* _TASK DESCRIPTION_:
When a line contains the string "File", it counts once; give the total of such lines in the entries below and nothing else.
>>>
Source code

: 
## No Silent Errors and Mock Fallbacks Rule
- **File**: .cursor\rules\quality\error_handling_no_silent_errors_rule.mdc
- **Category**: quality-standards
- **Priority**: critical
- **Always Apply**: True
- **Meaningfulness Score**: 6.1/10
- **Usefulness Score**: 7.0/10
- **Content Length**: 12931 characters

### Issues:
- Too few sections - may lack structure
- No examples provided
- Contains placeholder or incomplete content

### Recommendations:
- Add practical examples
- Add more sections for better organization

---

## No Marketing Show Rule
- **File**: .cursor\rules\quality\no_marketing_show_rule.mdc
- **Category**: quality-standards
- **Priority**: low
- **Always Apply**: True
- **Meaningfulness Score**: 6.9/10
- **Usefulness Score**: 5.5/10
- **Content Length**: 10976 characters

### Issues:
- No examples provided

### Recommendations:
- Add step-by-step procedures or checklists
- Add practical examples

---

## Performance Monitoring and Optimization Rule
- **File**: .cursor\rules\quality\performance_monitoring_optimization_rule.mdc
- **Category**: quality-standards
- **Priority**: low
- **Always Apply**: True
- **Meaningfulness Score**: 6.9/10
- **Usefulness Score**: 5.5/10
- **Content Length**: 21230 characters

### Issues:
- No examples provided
<<<
* _SOLUTION BELOW_:
3